En définitive, parce que la ville durable vietnamienne oscille entre des solutions clés en main (top-down) et des expérimentations flexibles et itératives par apprentissage (bottom-up), elle connaît de nombreux conflits liés à la maîtrise de la ressource foncière et aux enjeux liés à sa valorisation économique. En effet, Hanoï ne s’attache pas tant à un modèle dont on retrouverait les mêmes indicateurs et valeurs partout qu’à tendre vers un paradigme qui, sans nier le contexte socio-économique et culturel, lui laisse en pratique une marge d’appréciation pour inventer des méthodes spécifiques parfois très empiriques et contextualisées. Par ailleurs, par définition, un modèle est toujours partiel et partial.
À travers nos cas d’études, nous avons constaté que la ville s’est engagée en faveur du développement d’une croissance verte d’origine urbaine qui ne s’appuie pas tant sur une croissance économe en ressources que sur une croissance verte capable de lui garantir quelques points supplémentaires de PIB, voire de la propulser dans la compétition des grandes métropoles mondiales.
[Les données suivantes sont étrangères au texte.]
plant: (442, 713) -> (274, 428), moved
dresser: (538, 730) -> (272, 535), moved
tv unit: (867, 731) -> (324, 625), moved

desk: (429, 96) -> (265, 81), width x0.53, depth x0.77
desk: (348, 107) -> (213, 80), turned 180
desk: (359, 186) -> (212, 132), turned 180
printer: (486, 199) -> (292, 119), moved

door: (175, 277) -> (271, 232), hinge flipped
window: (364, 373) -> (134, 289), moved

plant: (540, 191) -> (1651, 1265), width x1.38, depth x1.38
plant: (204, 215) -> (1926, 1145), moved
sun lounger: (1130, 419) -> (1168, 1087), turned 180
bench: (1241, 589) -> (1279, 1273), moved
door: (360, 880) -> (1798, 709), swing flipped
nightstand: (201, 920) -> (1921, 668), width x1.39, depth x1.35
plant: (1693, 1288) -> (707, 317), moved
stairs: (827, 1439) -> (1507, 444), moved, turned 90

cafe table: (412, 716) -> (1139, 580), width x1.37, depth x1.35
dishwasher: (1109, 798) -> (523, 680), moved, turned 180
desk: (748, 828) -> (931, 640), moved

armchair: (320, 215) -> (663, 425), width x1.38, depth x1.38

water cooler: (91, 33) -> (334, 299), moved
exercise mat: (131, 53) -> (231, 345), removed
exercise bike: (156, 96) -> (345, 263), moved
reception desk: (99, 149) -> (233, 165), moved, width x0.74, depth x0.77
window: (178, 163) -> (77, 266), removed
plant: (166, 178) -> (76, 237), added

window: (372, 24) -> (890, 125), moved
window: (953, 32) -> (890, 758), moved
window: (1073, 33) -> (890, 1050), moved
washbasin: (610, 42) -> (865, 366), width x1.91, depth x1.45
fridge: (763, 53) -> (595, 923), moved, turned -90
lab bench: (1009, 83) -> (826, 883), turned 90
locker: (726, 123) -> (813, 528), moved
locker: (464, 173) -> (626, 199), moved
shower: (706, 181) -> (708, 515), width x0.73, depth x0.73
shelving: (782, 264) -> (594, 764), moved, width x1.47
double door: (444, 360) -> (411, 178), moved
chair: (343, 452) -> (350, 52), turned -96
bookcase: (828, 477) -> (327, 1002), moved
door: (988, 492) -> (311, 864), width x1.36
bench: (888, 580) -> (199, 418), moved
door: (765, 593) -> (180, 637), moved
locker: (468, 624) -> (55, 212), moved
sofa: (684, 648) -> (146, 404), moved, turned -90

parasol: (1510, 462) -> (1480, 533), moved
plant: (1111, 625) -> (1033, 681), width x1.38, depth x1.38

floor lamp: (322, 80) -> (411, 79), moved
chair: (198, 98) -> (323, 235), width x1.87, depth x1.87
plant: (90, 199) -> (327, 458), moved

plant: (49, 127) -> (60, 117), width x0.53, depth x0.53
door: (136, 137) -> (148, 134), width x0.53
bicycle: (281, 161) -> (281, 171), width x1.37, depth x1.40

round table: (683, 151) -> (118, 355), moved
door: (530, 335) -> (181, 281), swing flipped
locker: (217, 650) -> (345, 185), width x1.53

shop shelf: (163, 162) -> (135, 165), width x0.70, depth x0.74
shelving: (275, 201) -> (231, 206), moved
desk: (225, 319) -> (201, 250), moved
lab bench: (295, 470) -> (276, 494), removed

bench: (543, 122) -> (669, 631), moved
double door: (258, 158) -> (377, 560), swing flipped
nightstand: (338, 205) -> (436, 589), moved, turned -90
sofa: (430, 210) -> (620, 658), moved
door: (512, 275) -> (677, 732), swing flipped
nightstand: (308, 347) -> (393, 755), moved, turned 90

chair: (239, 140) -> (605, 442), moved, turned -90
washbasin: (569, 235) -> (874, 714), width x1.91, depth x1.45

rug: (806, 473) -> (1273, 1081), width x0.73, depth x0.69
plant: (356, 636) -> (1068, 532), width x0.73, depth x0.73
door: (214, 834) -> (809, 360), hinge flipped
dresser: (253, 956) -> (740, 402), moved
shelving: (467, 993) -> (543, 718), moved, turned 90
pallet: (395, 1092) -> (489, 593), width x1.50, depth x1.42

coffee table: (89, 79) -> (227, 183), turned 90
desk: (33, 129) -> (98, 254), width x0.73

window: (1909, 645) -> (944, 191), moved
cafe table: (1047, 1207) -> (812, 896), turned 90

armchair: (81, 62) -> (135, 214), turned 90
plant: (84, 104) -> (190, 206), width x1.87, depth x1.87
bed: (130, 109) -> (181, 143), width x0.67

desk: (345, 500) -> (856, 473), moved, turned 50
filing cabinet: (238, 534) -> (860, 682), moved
De même, on constate une déconnexion importante entre les attendus de la ville durable autour de la gouvernance urbaine et les modalités d’exercice du pouvoir qui sont liées au maintien d’un système communiste et d’un système capitaliste. La nouvelle économie de marché semble se satisfaire d’un faible assouplissement du principe de centralisme démocratique. Enfin, le MP est tout à la fois un support de communication à destination tant des acteurs internes (acteurs vietnamiens) qu’externes (banques, investisseurs, ONG) qui clarifie son objet. Autrement dit, il constitue un pont entre les concepteurs (autorités nationales, locales hanoïennes) et le monde extérieur intéressé à divers degrés (banques, investisseurs, ONG). Les questions de durabilité ont été interrogées à travers le MP dans une perspective macro. Ainsi, le MP devient un outil structurant de durabilité d’où émerge un langage commun qui autorise les comparaisons entre villes, même si chacun reconnaît qu’elles sont marquées par des niveaux élevés d'hétérogénéité.
Le MP dialogue avec le passé et le futur dans la cohérence d’un développement urbain durable. En ce sens, le MP est également un support cognitif puisqu’il apporte des briques de connaissances en vue de favoriser des pratiques innovantes dans le domaine de l’urbanisme. Autrement dit, le MP formalise des changements importants dans la fabrique de la ville vietnamienne.
4. Conclusion
Plus qu’une mise en mots à travers son MP, la promotion de la durabilité urbaine à Hanoï ne tendrait-elle pas finalement à une mise en scène orchestrée tant par des facteurs exogènes qu’endogènes ? En ce sens, la ville-capitale post « Đổi mới » appliquerait le répertoire du développement durable comme levier de la croissance urbaine pour favoriser des changements dans les modes et cadres de vie. Néanmoins, cette durabilité urbaine est parfois plus formelle que réelle. Par ailleurs, elle n’est pas sans risque pour le Viêt Nam et pourrait devenir un « cheval de Troie » obligeant plus globalement à déconcentrer les lieux de pouvoir et à développer des mécanismes favorisant davantage la participation des citoyens à la prise de décision (Lam et al., 2014), autrement dit, à revoir les fondamentaux.